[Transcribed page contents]

○ ○ ○ ○ ○

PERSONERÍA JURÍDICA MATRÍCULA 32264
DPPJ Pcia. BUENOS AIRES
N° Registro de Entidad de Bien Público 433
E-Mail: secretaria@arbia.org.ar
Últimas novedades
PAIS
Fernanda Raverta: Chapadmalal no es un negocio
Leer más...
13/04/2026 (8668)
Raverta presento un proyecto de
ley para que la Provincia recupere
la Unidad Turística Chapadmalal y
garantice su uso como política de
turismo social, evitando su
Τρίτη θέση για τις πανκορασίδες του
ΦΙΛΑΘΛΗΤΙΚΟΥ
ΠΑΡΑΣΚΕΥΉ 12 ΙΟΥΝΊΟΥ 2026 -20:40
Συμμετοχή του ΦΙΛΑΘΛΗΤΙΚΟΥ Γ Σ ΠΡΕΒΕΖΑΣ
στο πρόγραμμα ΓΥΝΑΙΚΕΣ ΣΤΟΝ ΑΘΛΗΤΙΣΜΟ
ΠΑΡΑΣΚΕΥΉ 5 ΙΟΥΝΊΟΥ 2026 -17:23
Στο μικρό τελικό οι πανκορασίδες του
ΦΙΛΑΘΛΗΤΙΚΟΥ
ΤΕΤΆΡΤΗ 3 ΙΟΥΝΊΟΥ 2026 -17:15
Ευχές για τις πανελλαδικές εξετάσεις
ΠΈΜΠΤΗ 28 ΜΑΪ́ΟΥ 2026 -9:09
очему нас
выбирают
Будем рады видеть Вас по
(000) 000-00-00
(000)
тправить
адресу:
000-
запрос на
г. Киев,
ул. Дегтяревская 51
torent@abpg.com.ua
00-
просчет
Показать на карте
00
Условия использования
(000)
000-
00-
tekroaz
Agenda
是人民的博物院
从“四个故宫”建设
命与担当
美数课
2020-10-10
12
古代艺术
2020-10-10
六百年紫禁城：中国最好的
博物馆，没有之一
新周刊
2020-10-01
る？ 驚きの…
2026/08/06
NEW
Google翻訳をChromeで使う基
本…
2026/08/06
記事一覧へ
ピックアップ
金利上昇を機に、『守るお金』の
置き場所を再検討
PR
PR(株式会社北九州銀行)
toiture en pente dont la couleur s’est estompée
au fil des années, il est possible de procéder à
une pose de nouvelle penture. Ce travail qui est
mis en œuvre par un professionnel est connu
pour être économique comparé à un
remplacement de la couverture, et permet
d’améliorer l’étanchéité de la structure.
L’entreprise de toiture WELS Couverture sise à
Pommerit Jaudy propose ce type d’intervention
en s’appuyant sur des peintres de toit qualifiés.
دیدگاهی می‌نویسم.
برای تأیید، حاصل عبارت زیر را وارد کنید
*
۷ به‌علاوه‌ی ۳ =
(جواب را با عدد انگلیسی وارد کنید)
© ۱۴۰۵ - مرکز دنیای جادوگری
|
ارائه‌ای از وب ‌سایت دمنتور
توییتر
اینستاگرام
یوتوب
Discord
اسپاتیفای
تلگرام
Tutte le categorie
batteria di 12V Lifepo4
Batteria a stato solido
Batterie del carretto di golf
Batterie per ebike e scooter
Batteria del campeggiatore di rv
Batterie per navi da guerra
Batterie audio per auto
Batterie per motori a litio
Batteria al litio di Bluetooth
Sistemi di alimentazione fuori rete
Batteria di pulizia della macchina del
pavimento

○ ○ ○ ○ ○

EXERCISE DETAILS:
Every record, start to finish: reproduce it word for word.

PROBLEM SOLUTION:
PERSONERÍA JURÍDICA MATRÍCULA 32264
DPPJ Pcia. BUENOS AIRES
N° Registro de Entidad de Bien Público 433
E-Mail: secretaria@arbia.org.ar
Últimas novedades
PAIS
Fernanda Raverta: Chapadmalal no es un negocio
Leer más...
13/04/2026 (8668)
Raverta presento un proyecto de
ley para que la Provincia recupere
la Unidad Turística Chapadmalal y
garantice su uso como política de
turismo social, evitando su
Τρίτη θέση για τις πανκορασίδες του
ΦΙΛΑΘΛΗΤΙΚΟΥ
ΠΑΡΑΣΚΕΥΉ 12 ΙΟΥΝΊΟΥ 2026 -20:40
Συμμετοχή του ΦΙΛΑΘΛΗΤΙΚΟΥ Γ Σ ΠΡΕΒΕΖΑΣ
στο πρόγραμμα ΓΥΝΑΙΚΕΣ ΣΤΟΝ ΑΘΛΗΤΙΣΜΟ
ΠΑΡΑΣΚΕΥΉ 5 ΙΟΥΝΊΟΥ 2026 -17:23
Στο μικρό τελικό οι πανκορασίδες του
ΦΙΛΑΘΛΗΤΙΚΟΥ
ΤΕΤΆΡΤΗ 3 ΙΟΥΝΊΟΥ 2026 -17:15
Ευχές για τις πανελλαδικές εξετάσεις
ΠΈΜΠΤΗ 28 ΜΑΪ́ΟΥ 2026 -9:09
очему нас
выбирают
Будем рады видеть Вас по
(000) 000-00-00
(000)
тправить
адресу:
000-
запрос на
г. Киев,
ул. Дегтяревская 51
torent@abpg.com.ua
00-
просчет
Показать на карте
00
Условия использования
(000)
000-
00-
tekroaz
Agenda
是人民的博物院
从“四个故宫”建设
命与担当
美数课
2020-10-10
12
古代艺术
2020-10-10
六百年紫禁城：中国最好的
博物馆，没有之一
新周刊
2020-10-01
る？ 驚きの…
2026/08/06
NEW
Google翻訳をChromeで使う基
本…
2026/08/06
記事一覧へ
ピックアップ
金利上昇を機に、『守るお金』の
置き場所を再検討
PR
PR(株式会社北九州銀行)
toiture en pente dont la couleur s’est estompée
au fil des années, il est possible de procéder à
une pose de nouvelle penture. Ce travail qui est
mis en œuvre par un professionnel est connu
pour être économique comparé à un
remplacement de la couverture, et permet
d’améliorer l’étanchéité de la structure.
L’entreprise de toiture WELS Couverture sise à
Pommerit Jaudy propose ce type d’intervention
en s’appuyant sur des peintres de toit qualifiés.
دیدگاهی می‌نویسم.
برای تأیید، حاصل عبارت زیر را وارد کنید
*
۷ به‌علاوه‌ی ۳ =
(جواب را با عدد انگلیسی وارد کنید)
© ۱۴۰۵ - مرکز دنیای جادوگری
|
ارائه‌ای از وب ‌سایت دمنتور
توییتر
اینستاگرام
یوتوب
Discord
اسپاتیفای
تلگرام
Tutte le categorie
batteria di 12V Lifepo4
Batteria a stato solido
Batterie del carretto di golf
Batterie per ebike e scooter
Batteria del campeggiatore di rv
Batterie per navi da guerra
Batterie audio per auto
Batterie per motori a litio
Batteria al litio di Bluetooth
Sistemi di alimentazione fuori rete
Batteria di pulizia della macchina del
pavimento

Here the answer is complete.